One liberal objection to the Common Core seems to stem from its apparent “one size fits all” application. Lisa Nielsen has had perhaps the best ink in the “anti-" crusade in a Huff post blog suggesting that the Common Core is an attack on “progressive education.” No less than Hirsch himself fired back, blasting Nielsen’s thesis while edifying readers with an exegesis on “progressivism” as an educational movement. At what grade level does your kid need to know about John Dewey and Hegel? Hirsch knows, and now you can, too.

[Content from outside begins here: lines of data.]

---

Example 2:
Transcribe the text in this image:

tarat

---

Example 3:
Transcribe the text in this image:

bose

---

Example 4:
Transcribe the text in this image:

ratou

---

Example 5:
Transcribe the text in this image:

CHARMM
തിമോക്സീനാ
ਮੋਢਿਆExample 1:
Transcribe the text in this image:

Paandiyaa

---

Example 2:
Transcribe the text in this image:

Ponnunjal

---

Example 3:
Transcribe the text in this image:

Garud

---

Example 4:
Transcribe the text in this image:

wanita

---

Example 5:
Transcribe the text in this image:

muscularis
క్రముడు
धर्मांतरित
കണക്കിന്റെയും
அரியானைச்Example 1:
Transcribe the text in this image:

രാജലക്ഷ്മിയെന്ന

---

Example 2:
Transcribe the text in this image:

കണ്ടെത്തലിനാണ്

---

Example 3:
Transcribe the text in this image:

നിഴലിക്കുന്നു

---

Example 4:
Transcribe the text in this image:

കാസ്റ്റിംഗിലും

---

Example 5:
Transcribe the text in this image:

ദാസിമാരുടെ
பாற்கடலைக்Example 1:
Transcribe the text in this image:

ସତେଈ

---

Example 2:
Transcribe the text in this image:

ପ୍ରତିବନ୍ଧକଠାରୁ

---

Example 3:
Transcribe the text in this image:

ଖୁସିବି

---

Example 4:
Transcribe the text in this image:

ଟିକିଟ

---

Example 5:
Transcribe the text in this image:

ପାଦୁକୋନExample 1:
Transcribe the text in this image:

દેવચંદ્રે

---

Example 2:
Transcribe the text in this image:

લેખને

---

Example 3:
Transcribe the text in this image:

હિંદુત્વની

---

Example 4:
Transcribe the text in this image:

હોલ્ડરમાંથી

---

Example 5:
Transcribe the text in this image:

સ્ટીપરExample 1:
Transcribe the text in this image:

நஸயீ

I’ve been interested in progressive education for a while, and in the great scale of things the Common Core is a milder threat than some other. While Hirsch was trying to clean Nielsen’s clock at Huffington, the far right--whose fulminations regularly light up my “progressive education” Google alert--calls the Common Core “Marxism for children,” a dumbing down of curricula to facilitate a Communist takeover of our schools and of our children’s minds. Nor do they approve of federal incentives for states to adopt: “the government coercing the states to carry the Common Core Standards violates the Constitution.” Wow! (This link, which I include while holding my nose, will enlighten you on this perspective.)

At the Diane Ravitch blog and its many sources, where I tend to find myself nodding in agreement most of the time, excoriation of the Common Core is a regular feature. Whether it’s just the imposition of standards, or the imposition of standards “adopted” by state governments but not necessarily by bodies of teachers, or the imposition of standards that continue to neglect other subjects--M is there, but what about S, T, E, and the hugely-neglected A?--or the imposition of standards with Hirschian (or far more disturbing, ALEC-related) roots, or the imposition of standards that might be a Trojan horse for yet more testing, plenty of teachers in the trenches as well as some influential educational analysts don’t like the Common Core.

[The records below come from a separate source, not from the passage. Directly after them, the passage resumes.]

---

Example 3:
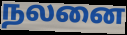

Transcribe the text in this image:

நலனை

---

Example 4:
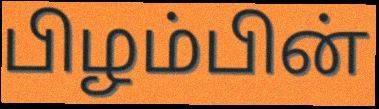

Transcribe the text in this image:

பிழம்பின்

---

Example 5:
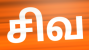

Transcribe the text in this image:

சிவ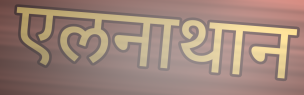
एलनाथान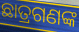
ଛାତ୍ରଗଣଙ୍କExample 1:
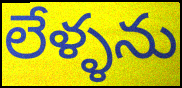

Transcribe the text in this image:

లేళ్ళను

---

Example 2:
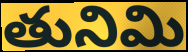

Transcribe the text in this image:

తునిమి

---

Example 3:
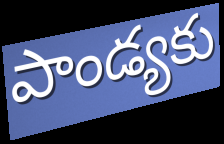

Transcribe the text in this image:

పాండ్యకు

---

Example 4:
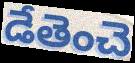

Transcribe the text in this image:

డేతెంచె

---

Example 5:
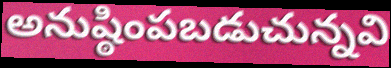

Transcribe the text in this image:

అనుష్ఠింపబడుచున్నవి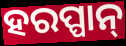
ହରପ୍ପାନ୍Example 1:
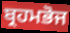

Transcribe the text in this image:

ਬ੍ਰਹਮਭੋਜ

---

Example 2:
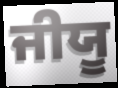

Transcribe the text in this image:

ਜੀਯੂ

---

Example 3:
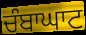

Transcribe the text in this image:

ਚੰਬਾਘਾਟ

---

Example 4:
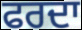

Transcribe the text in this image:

ਫਰਦਾ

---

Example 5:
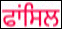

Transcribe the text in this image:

ਫਾਂਸਿਲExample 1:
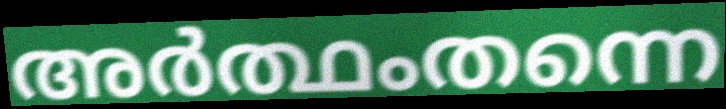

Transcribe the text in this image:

അർത്ഥംതന്നെ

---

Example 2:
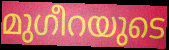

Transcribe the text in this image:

മുഗീറയുടെ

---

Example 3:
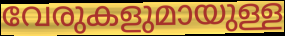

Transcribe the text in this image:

വേരുകളുമായുള്ള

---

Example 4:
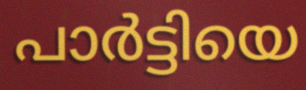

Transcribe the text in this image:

പാർട്ടിയെ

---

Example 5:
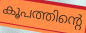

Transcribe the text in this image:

കൂപത്തിന്റെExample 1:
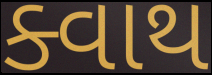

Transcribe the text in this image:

ક્વાથ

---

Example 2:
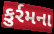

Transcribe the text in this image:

કુર્રમના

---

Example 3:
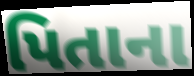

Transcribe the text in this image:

પિતાના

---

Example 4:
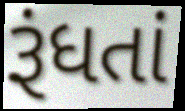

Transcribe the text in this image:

રૂંધતાં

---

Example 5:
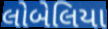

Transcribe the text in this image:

લોબેલિયાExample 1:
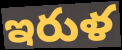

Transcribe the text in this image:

ఇరుళ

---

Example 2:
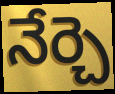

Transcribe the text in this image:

నేర్చె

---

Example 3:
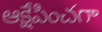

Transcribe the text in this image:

ఆక్షేపించగా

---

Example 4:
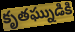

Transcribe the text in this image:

కృతఘ్నుడికి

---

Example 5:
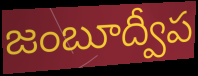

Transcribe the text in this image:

జంబూద్వీప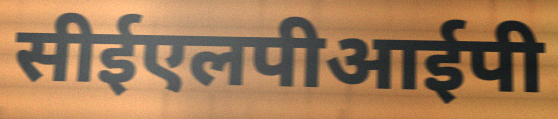
सीईएलपीआईपीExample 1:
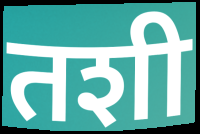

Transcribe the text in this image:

तशी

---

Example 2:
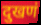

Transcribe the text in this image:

दुखणं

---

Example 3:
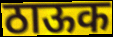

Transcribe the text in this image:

ठाऊक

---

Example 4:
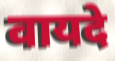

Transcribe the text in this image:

वायदे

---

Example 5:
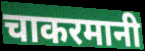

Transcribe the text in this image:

चाकरमानी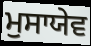
ਮੁਸਾਯੇਵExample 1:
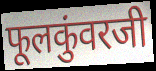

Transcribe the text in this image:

फूलकुंवरजी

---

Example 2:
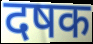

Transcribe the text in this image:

दषक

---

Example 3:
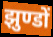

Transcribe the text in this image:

झुण्डों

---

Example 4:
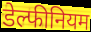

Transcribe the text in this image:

डेल्फीनियम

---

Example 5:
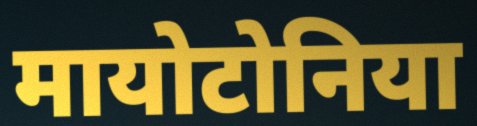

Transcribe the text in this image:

मायोटोनिया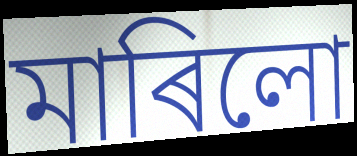
মাৰিলো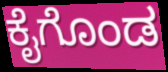
ಕೈಗೊಂಡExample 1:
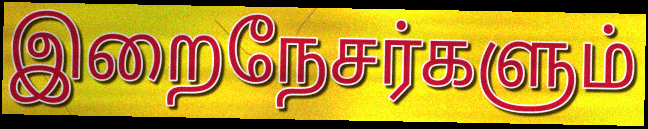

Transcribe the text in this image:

இறைநேசர்களும்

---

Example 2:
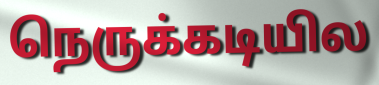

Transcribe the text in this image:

நெருக்கடியில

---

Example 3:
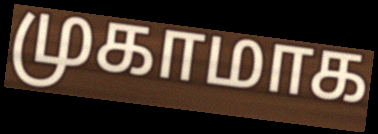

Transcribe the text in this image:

முகாமாக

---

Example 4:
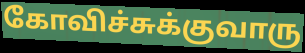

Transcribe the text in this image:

கோவிச்சுக்குவாரு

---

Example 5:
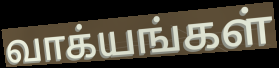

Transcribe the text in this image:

வாக்யங்கள்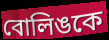
বোলিঙকে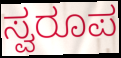
ಸ್ವರೂಪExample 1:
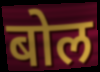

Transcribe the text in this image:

बोल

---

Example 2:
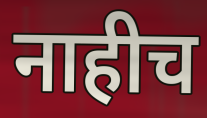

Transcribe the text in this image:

नाहीच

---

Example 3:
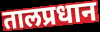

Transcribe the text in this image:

तालप्रधान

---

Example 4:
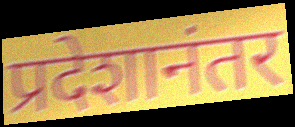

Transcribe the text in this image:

प्रदेशानंतर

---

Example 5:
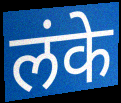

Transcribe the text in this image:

लंके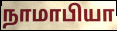
நாமாபியா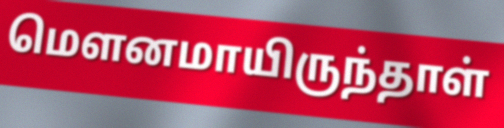
மௌனமாயிருந்தாள்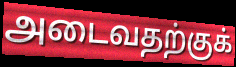
அடைவதற்குக்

It goes back to the Wonder Bread analogy for me. Maybe the Common Core Standards are too well wrapped, whether in flags, promises, or some more commercial or sinister guise. At the same time, they may simply be the lowest common denominator, educational white bread, far more squishy than nourishing.

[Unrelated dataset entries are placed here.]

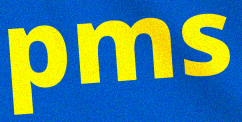
pms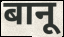
बानू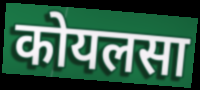
कोयलसा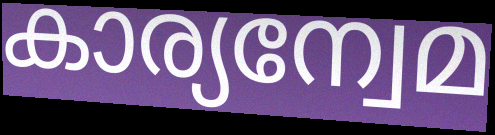
കാര്യന്വേമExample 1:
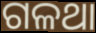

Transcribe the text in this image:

ଗଳଥା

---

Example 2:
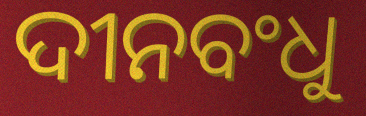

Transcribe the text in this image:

ଦୀନବଂଧୁ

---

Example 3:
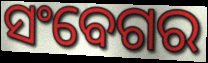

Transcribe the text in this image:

ସଂବେଗର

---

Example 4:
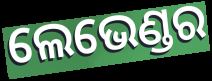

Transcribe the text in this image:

ଲେଭେଣ୍ଡର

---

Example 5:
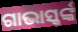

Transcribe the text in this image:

ଗାଭାସ୍କର୍ଙ୍କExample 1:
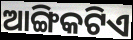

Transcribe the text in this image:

ଆଙ୍ଗିକଟିଏ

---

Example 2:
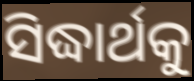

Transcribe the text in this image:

ସିଦ୍ଧାର୍ଥକୁ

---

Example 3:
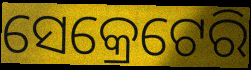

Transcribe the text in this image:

ସେକ୍ରେଟେରି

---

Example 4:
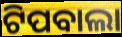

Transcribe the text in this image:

ଟିପବାଲା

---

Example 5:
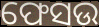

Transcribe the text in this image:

ଫେସଉ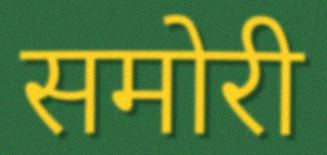
समोरीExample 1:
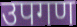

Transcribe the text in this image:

उपगण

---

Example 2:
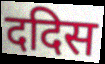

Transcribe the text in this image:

ददिस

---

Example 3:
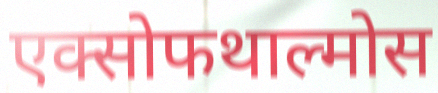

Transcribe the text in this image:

एक्सोफथाल्मोस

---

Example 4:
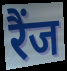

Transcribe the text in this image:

रैंज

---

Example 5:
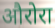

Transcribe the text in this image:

औरोरा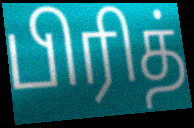
பிரித்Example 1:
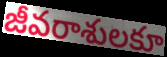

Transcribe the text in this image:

జీవరాశులకూ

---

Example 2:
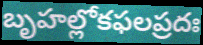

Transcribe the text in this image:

బృహల్లోకఫలప్రదః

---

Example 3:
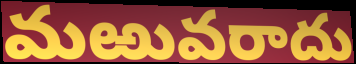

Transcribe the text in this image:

మఱువరాదు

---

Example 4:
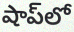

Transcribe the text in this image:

షాప్‌లో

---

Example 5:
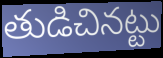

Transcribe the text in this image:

తుడిచినట్టు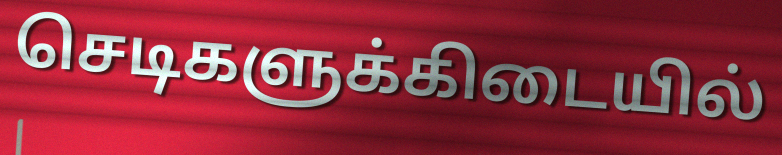
செடிகளுக்கிடையில்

Variations in schools’ expectations for students have always been pernicious in their effects--and their causes, too: unevenly distributed resources, a heritage of prejudice and apathy. With many children at a disadvantage even before their first day of school, the notion of national standards as a remedy--even if not the Common Core--might seem commendable.

It is sad, then, to find ourselves in an environment in which the Common Core debate echoes those over every other topic with educational implications, from teacher evaluation to school menus to the regulation of firearms: they’re all regarded, by someone, as part of a conspiracy to destroy the future of children in a free society. The Common Core may or may not be educational Wonder Bread--the debate must go on--but the times we live in seem sometimes to rob us of common sense.